Effective January 1, 2019, we adopted ASU No. 2017-12 (“ASU 2017-12”), Targeted Improvements to Accounting for Hedging Activities. ASU 2017-12 amends current guidance on accounting for hedges mainly to align more closely an entity’s risk management activities and financial reporting relationships through changes to both the designation and measurement guidance for qualifying hedging relationships and the presentation of hedge results. In addition, amendments in ASU 2017-12 simplify the application of hedge accounting by allowing more time to prepare hedge documentation and allowing effectiveness assessments to be performed on a qualitative basis after hedge inception. ASU 2017-12 was adopted using the modified retrospective transition approach, except for the amended presentation and disclosure requirements, which were applied prospectively.  Upon adoption of ASU 2017-12, we recognized a

cumulative adjustment of $0.6 million, net of tax, from accumulated other comprehensive income (loss) to opening retained earnings.  The adoption of this guidance did not have a material impact on our condensed consolidated financial statements and related disclosures.

In August 2018, the Financial Accounting Standards Board (“FASB”) issued ASU No. 2018-15 (“ASU 2018-15”), Customer’s Accounting for Implementation Costs Incurred in a Cloud Computing Arrangement That is a Service Contract. ASU 2018-15 provides guidance on accounting for costs of implementation activities in a cloud computing arrangement that is a service contract. The new guidance should be applied either retrospectively or prospectively and is effective for annual and interim periods beginning after December 15, 2019 with early adoption permitted. We are currently evaluating the impact this update will have on our condensed consolidated financial statements and related disclosures.

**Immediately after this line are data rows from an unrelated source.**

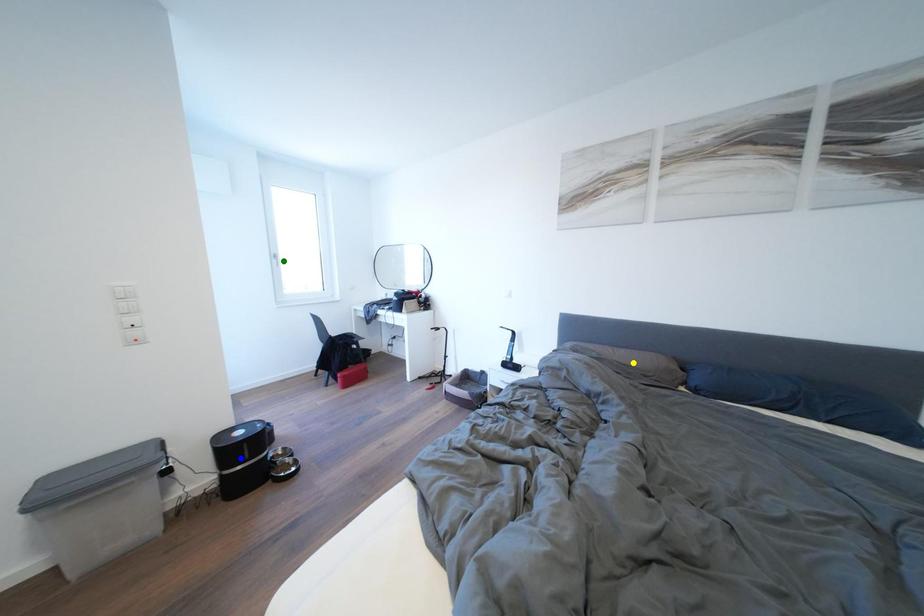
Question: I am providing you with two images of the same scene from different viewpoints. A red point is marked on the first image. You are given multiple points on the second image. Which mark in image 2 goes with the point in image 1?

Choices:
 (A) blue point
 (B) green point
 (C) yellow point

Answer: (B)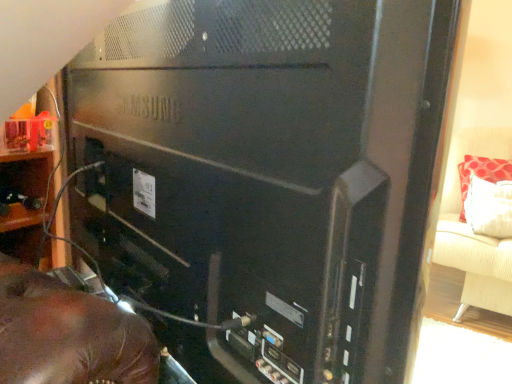
Question: Is wooden shelf at left wider or thinner than black matte computer tower at center?

Choices:
 (A) wide
 (B) thin

Answer: (A)

Question: From their relative heights in the image, would you say wooden shelf at left is taller or shorter than black matte computer tower at center?

Choices:
 (A) short
 (B) tall

Answer: (A)

Question: Estimate the real-world distances between objects in this image. Which object is closer to the black matte computer tower at center?

Choices:
 (A) red fabric pillow at right
 (B) beige fabric couch at right
 (C) wooden shelf at left

Answer: (C)

Question: Considering the real-world distances, which object is closest to the red fabric pillow at right?

Choices:
 (A) wooden shelf at left
 (B) beige fabric couch at right
 (C) black matte computer tower at center

Answer: (B)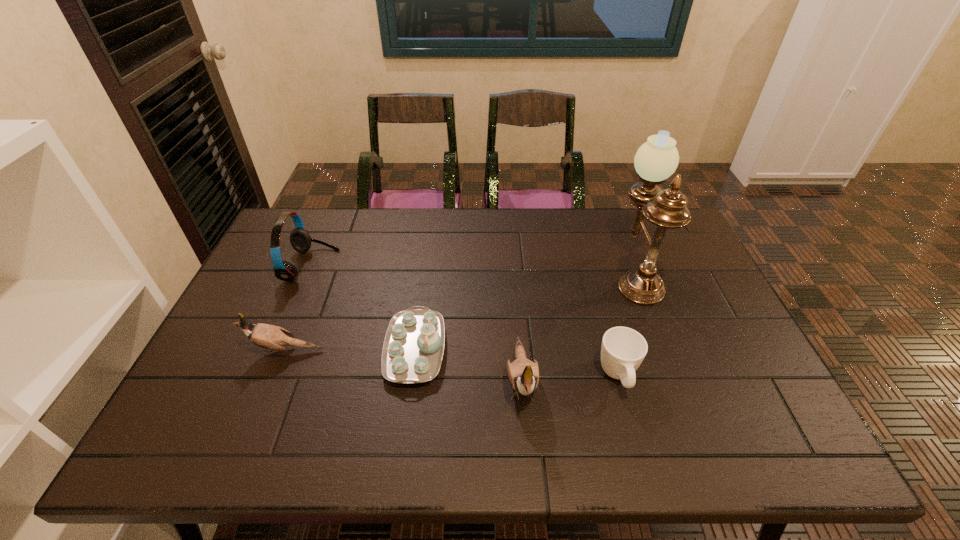
This screenshot has height=540, width=960. Find the location of `object present at the right edge`. object present at the right edge is located at coordinates (657, 159).

Find the location of a particular element. This screenshot has width=960, height=540. object at the far left corner is located at coordinates (300, 239).

This screenshot has height=540, width=960. I want to click on object that is at the far right corner, so click(657, 159).

In the image, there is a desktop. Identify the location of vacant space at the far edge. Image resolution: width=960 pixels, height=540 pixels. (373, 235).

Locate an element on the screen. Image resolution: width=960 pixels, height=540 pixels. vacant region at the near edge is located at coordinates (330, 402).

Where is `vacant space at the left edge of the desktop`? The width and height of the screenshot is (960, 540). vacant space at the left edge of the desktop is located at coordinates (230, 356).

Find the location of `vacant area at the right edge`. vacant area at the right edge is located at coordinates (686, 336).

Locate an element on the screen. The image size is (960, 540). vacant position at the near left corner of the desktop is located at coordinates (193, 397).

Find the location of a particular element. vacant area at the far right corner of the desktop is located at coordinates (682, 231).

The height and width of the screenshot is (540, 960). What are the coordinates of `vacant area at the near right corner of the desktop` in the screenshot? It's located at (756, 392).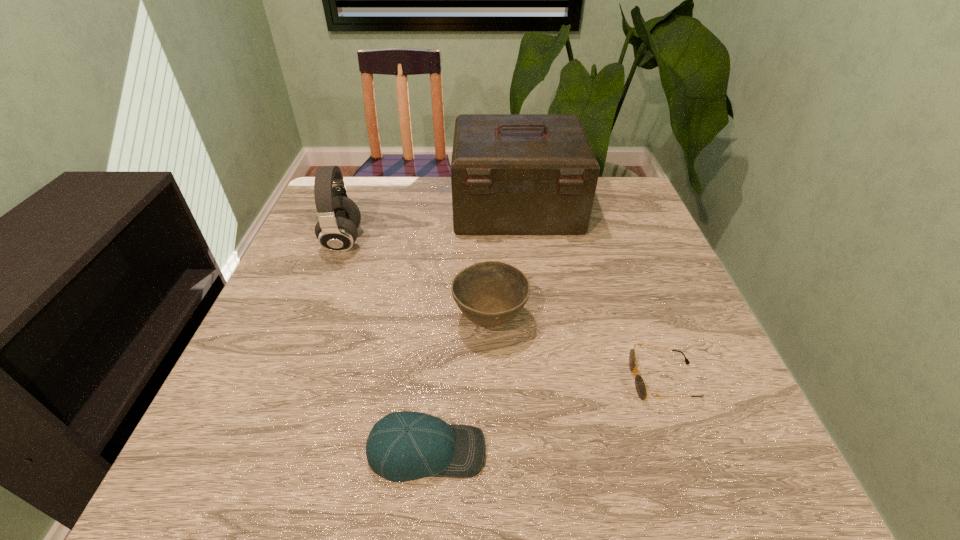
Identify the location of vacant space located 0.330m on the ear cups of the headset. This screenshot has width=960, height=540. (492, 241).

The image size is (960, 540). I want to click on free region located 0.230m on the back of the third nearest object, so click(x=488, y=233).

Where is `free point located on the back of the nearest object`? The image size is (960, 540). free point located on the back of the nearest object is located at coordinates (436, 356).

Identify the location of free space located on the front-facing side of the fourth farthest object. (518, 380).

You are a GUI agent. You are given a task and a screenshot of the screen. Output one action in this format:
    pyautogui.click(x=<x>, y=<y>)
    Task: Click on the free space located 0.200m on the front-facing side of the fourth farthest object
    
    Given the screenshot: What is the action you would take?
    pyautogui.click(x=523, y=380)

At what (x,y) coordinates should I click in order to perform the action: click on blank area located on the front-facing side of the fourth farthest object. Please return your answer as a coordinate pair (x, y). Looking at the image, I should click on (421, 380).

I want to click on the first-aid kit present at the far edge, so click(511, 174).

This screenshot has width=960, height=540. Identify the location of headset present at the far edge. (339, 217).

Find the location of a particular element. object located in the near edge section of the desktop is located at coordinates (402, 446).

Find the location of `object positioned at the left edge`. object positioned at the left edge is located at coordinates (339, 217).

In August 2018, the FASB issued ASU No. 2018-14 (“ASU 2018-14”), Disclosure Framework – Changes to the Disclosure Requirements for Defined Benefit Plans. ASU 2018-14 modifies disclosure requirements for defined benefit pension and other postretirement plans by removing disclosures that no longer are considered cost beneficial, clarifying the specific requirement of disclosures and adding disclosure requirements identified as relevant. The new guidance is effective retrospectively for annual periods beginning after December 15, 2020 with early adoption permitted. We are currently evaluating the impact this update will have on our condensed consolidated financial statements and related disclosures.

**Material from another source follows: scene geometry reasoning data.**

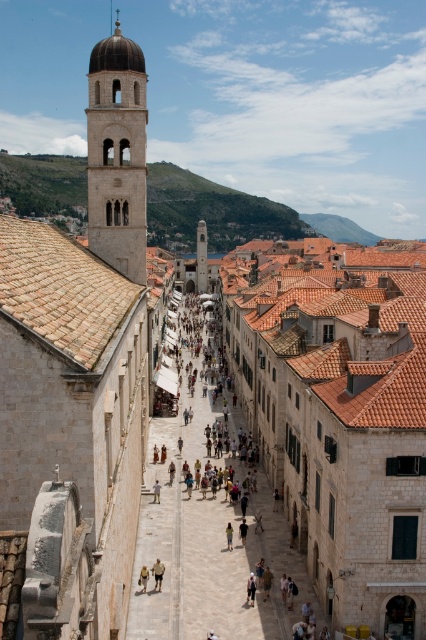
Which is below, light beige stone bell tower at upper left or light beige shorts at center?

Positioned lower is light beige shorts at center.

Which is behind, point (109, 125) or point (144, 582)?

Positioned behind is point (109, 125).

Is point (123, 51) positioned after point (141, 579)?

Yes, point (123, 51) is behind point (141, 579).

Identify the location of light beige stone bell tower at upper left. This screenshot has height=640, width=426. (118, 154).

Is light brown leather pants at center closer to camera compared to light brown fabric at center?

That is True.

Is light brown leather pants at center to the right of light brown fabric at center from the viewer's perspective?

Incorrect, light brown leather pants at center is not on the right side of light brown fabric at center.

Is point (161, 572) farther from viewer compared to point (226, 532)?

No, it is not.

Locate an element on the screen. This screenshot has height=640, width=426. light brown leather pants at center is located at coordinates (158, 572).

Can you confirm if light beige stone alley at center is positioned above light beige shorts at center?

Indeed, light beige stone alley at center is positioned over light beige shorts at center.

Is light beige stone alley at center wider than light beige shorts at center?

Yes, light beige stone alley at center is wider than light beige shorts at center.

Which is behind, point (181, 524) or point (143, 576)?

The point (181, 524) is more distant.

Locate an element on the screen. The height and width of the screenshot is (640, 426). light beige stone alley at center is located at coordinates (203, 545).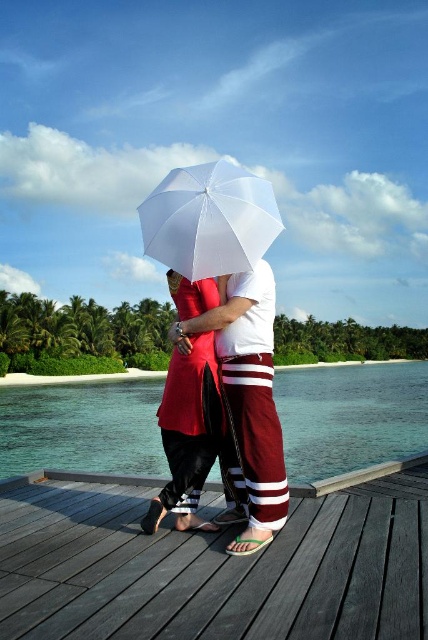
Question: Which object is positioned farthest from the dark wood dock at center?

Choices:
 (A) maroon striped pants at center
 (B) white matte umbrella at center
 (C) clear blue water at center

Answer: (C)

Question: Does clear blue water at center have a larger size compared to white matte umbrella at center?

Choices:
 (A) yes
 (B) no

Answer: (A)

Question: Can you confirm if clear blue water at center is bigger than maroon striped pants at center?

Choices:
 (A) yes
 (B) no

Answer: (A)

Question: Which object is closer to the camera taking this photo?

Choices:
 (A) white matte umbrella at center
 (B) matte red dress at center
 (C) maroon striped pants at center
 (D) dark wood dock at center

Answer: (D)

Question: Can you confirm if clear blue water at center is wider than white matte umbrella at center?

Choices:
 (A) yes
 (B) no

Answer: (A)

Question: Which point appears closest to the camera in this image?

Choices:
 (A) (65, 419)
 (B) (240, 184)
 (C) (151, 508)
 (D) (86, 632)

Answer: (D)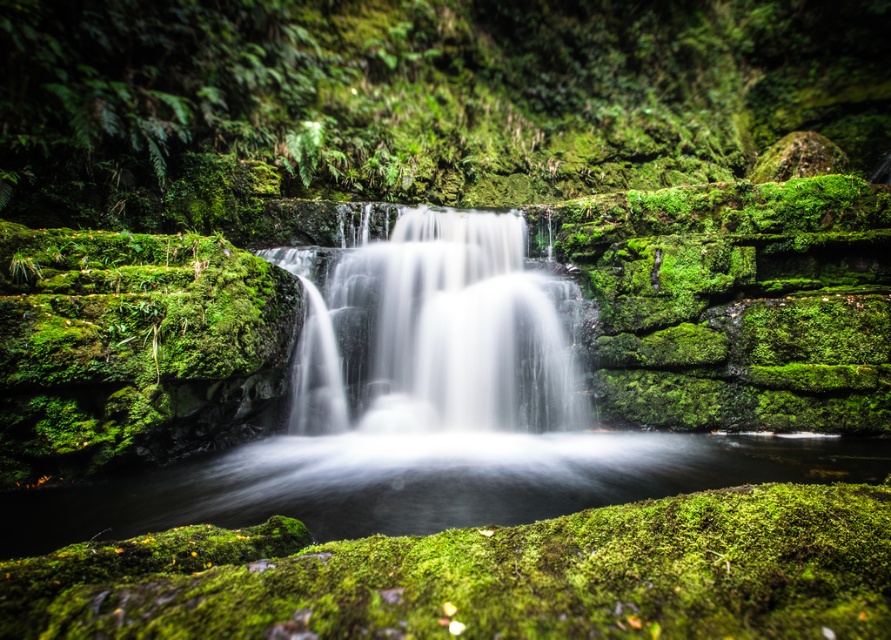
Question: Can you confirm if green mossy rock at center is wider than white silky water at center?

Choices:
 (A) no
 (B) yes

Answer: (B)

Question: Which of the following is the farthest from the observer?

Choices:
 (A) green mossy rock at center
 (B) white silky water at center

Answer: (A)

Question: Considering the relative positions of green mossy rock at center and white silky water at center in the image provided, where is green mossy rock at center located with respect to white silky water at center?

Choices:
 (A) below
 (B) above

Answer: (B)

Question: Is green mossy rock at center thinner than white silky water at center?

Choices:
 (A) no
 (B) yes

Answer: (A)

Question: Which of the following is the farthest from the observer?

Choices:
 (A) (275, 260)
 (B) (616, 67)

Answer: (B)

Question: Which of the following is the farthest from the observer?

In June 2016, the FASB issued ASU No. 2016-13 (“ASU 2016-13”), Measurement of Credit Losses on Financial Instruments. ASU 2016-13 establishes the new “current expected credit loss” model for measuring and recognizing credit losses on financial assets based on relevant information about past events, including historical experience, current conditions and reasonable and supportable forecasts. The new guidance is effective on a modified retrospective basis for annual and interim periods beginning after December 15, 2019, with early adoption permitted for annual and interim periods beginning after December 15, 2018. We plan to adopt the new guidance on January 1, 2020 using the modified retrospective method. While we are continuing to assess the impact of the new guidance, we currently do not anticipate that the adoption will result in a material impact to our condensed consolidated financial statements and related disclosures.

Reclassifications

Reclassifications

Certain amounts in our 2018 condensed consolidated financial statements have been reclassified to conform to the current year presentation.